*** Opening Text excerpt ***

Become the Communicator You Want to Be
Do you have a relationship that feels stuck? Wish you knew how to make a dreaded conversation feel hopeful? Want to understand how to help loved ones who are in conflict take a step back and then a step forward? This is the interpersonal communications class you never took - with the opportunity to find and explore the best communicator inside of yourself. In this workshop, you will experience the heart of Public Conversations Project’s approach to restoring relationships and promoting connection. This approach helps you know yourself better and communicate what is most meaningful to you. You will learn to reflect, listen, speak and ask questions in ways that inspire authentic self-expression, curiosity, and mutual understanding - helping you Become the Communicator You Want to Be.
- Explore the roles of identity, perception, emotion, and reflection in communication.
- Practice speaking with care, listening with respect, and using questions to help connect to others and yourself.
- Understand the nature of conflict, its underlying neurobiology, and how it works in relationships, groups, and communities.
- Practice mediation, inquiry, and communication with integrity, not reactivity.
- Use language that opens up new possibilities for a stuck conversation.
As a result of this workshop, you will be equipped to:
- Unlock stuck conversations through mutual understanding, even among people who have “never seen eye to eye.”
- Feel more grounded in your own voice and have greater clarity on their values and perspective.
- Ask genuine questions to have a conversation with curiosity, care, and connection. navigate different cultures of communication, different personalities, and contexts.
- Understand interpersonal conflict and use everyday tools to resolve or transform it.
Who might participate:
- Anyone in a relationship who wants to understand better how to hear and be heard.
- Professionals looking to have more effective conversations with employees on difficult issues.
- Team leaders and managers having difficulty talking about change within their organization.
- Social workers wanting to develop trust and integrity in their relationships with clients.
- Teachers and educators struggling with conversations in diverse classrooms and campuses.

*** Closing Text excerpt ***
*** Opening Information supplied ***

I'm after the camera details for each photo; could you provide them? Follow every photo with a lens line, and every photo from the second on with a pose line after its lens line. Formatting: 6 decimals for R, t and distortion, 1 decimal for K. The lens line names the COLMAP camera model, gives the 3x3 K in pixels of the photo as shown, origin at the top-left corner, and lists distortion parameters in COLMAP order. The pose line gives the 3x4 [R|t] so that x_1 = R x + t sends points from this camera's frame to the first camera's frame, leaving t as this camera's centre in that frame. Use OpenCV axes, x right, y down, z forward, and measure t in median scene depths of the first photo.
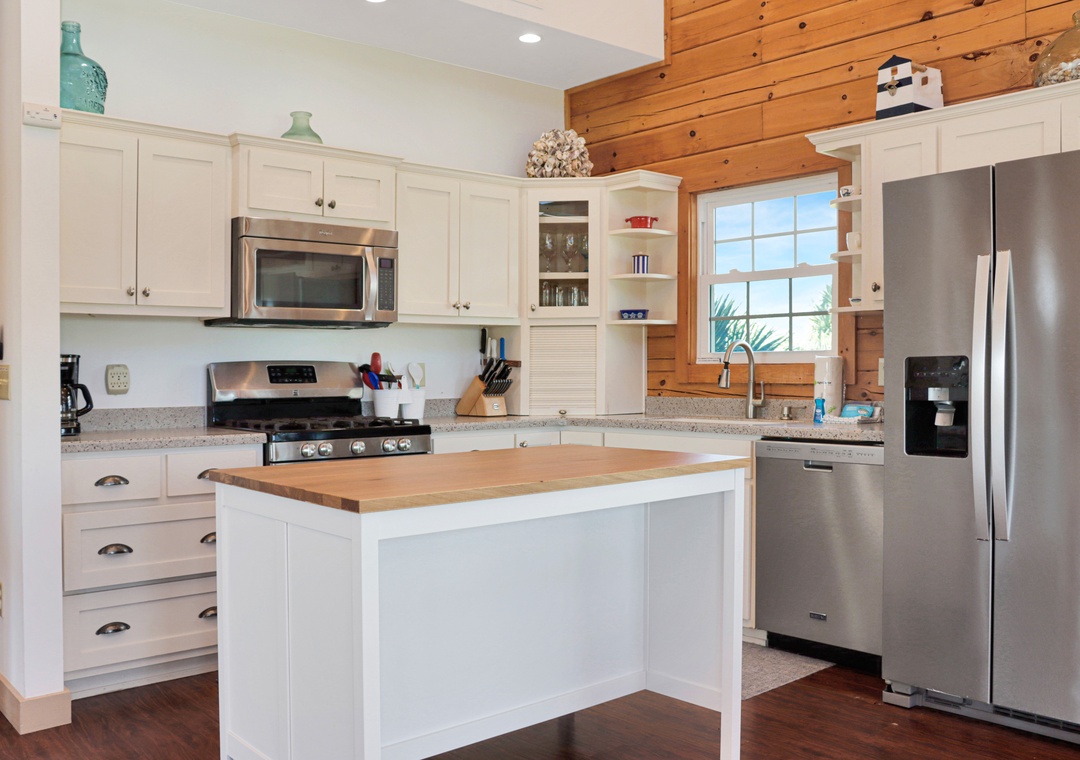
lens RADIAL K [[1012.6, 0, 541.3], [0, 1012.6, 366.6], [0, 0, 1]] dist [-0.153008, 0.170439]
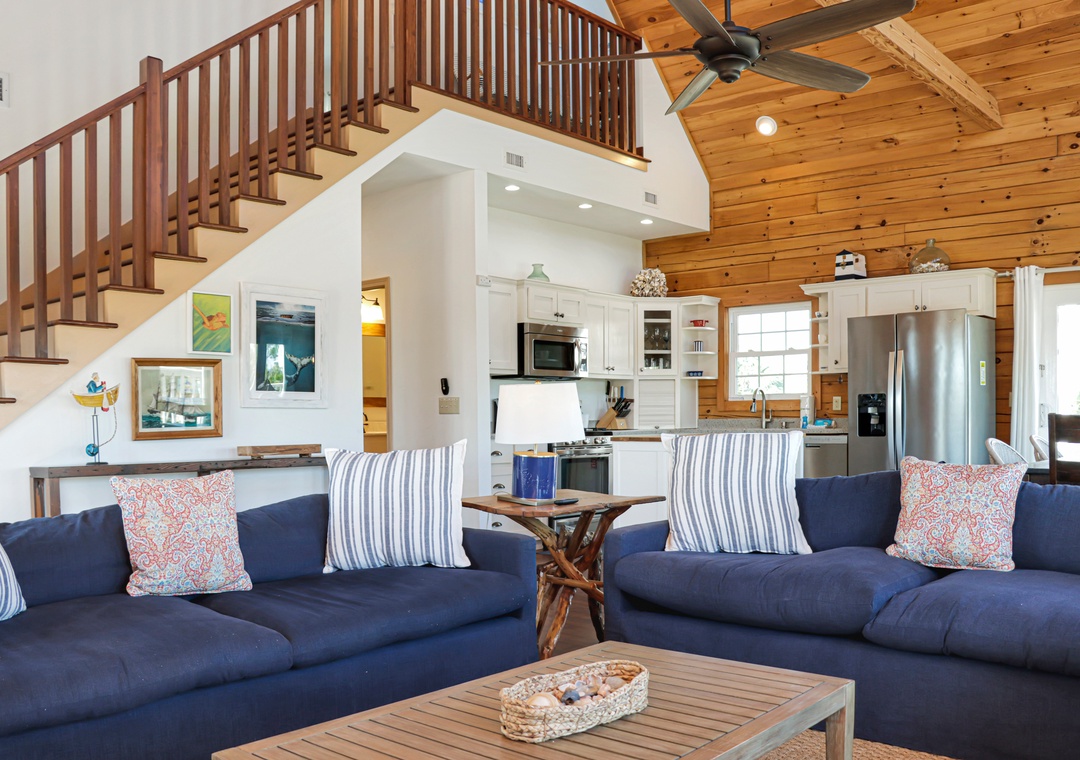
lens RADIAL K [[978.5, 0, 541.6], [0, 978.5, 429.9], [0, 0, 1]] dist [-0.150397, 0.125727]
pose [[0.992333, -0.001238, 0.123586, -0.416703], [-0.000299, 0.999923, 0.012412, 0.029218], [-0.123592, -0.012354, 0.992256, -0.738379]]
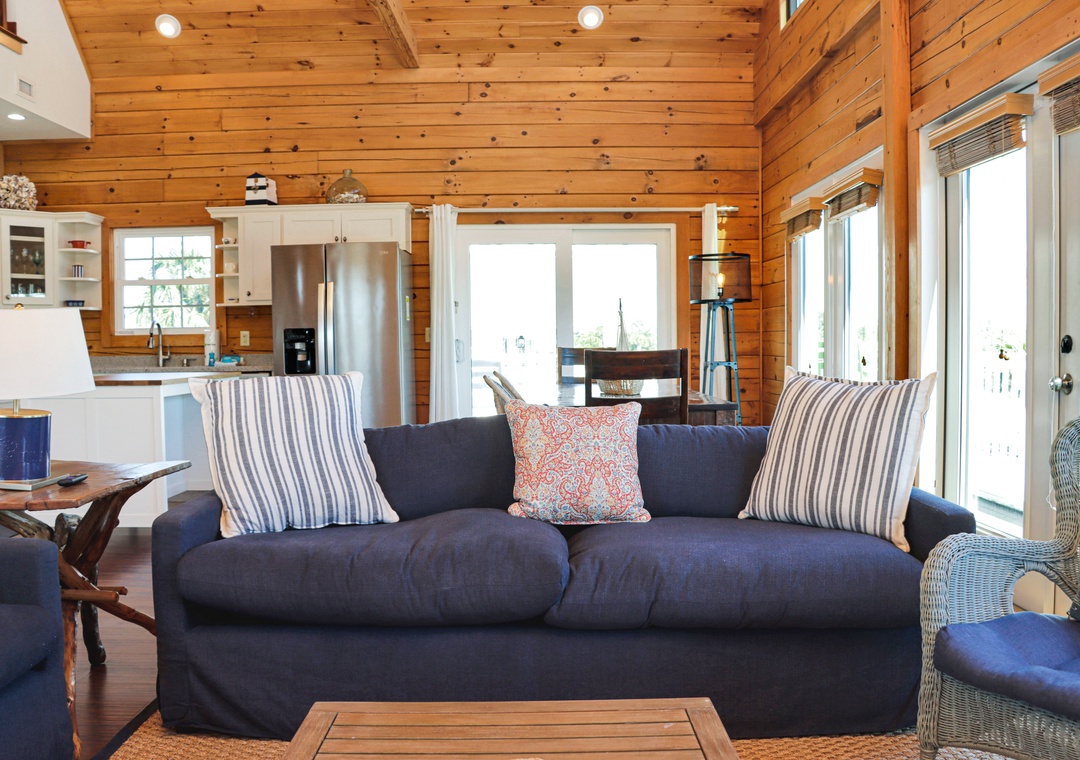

*** Closing Information supplied ***

**Problems to solve**:
[A] According to the workshop description, whose approach to restoring relationships and promoting connection will participants experience?
[B] Summarize the workshop description in two sentences.

**Task-by-task answers**:
[A] Public Conversations Project's approach.

[B] The workshop introduces Public Conversations Project's approach to restoring relationships and promoting connection, teaching participants to reflect, listen, speak and ask questions in ways that inspire authentic self-expression, curiosity and mutual understanding. It covers the nature of conflict and practice in mediation and inquiry, and it is aimed at anyone in a relationship as well as professionals, team leaders and managers, social workers, and teachers and educators.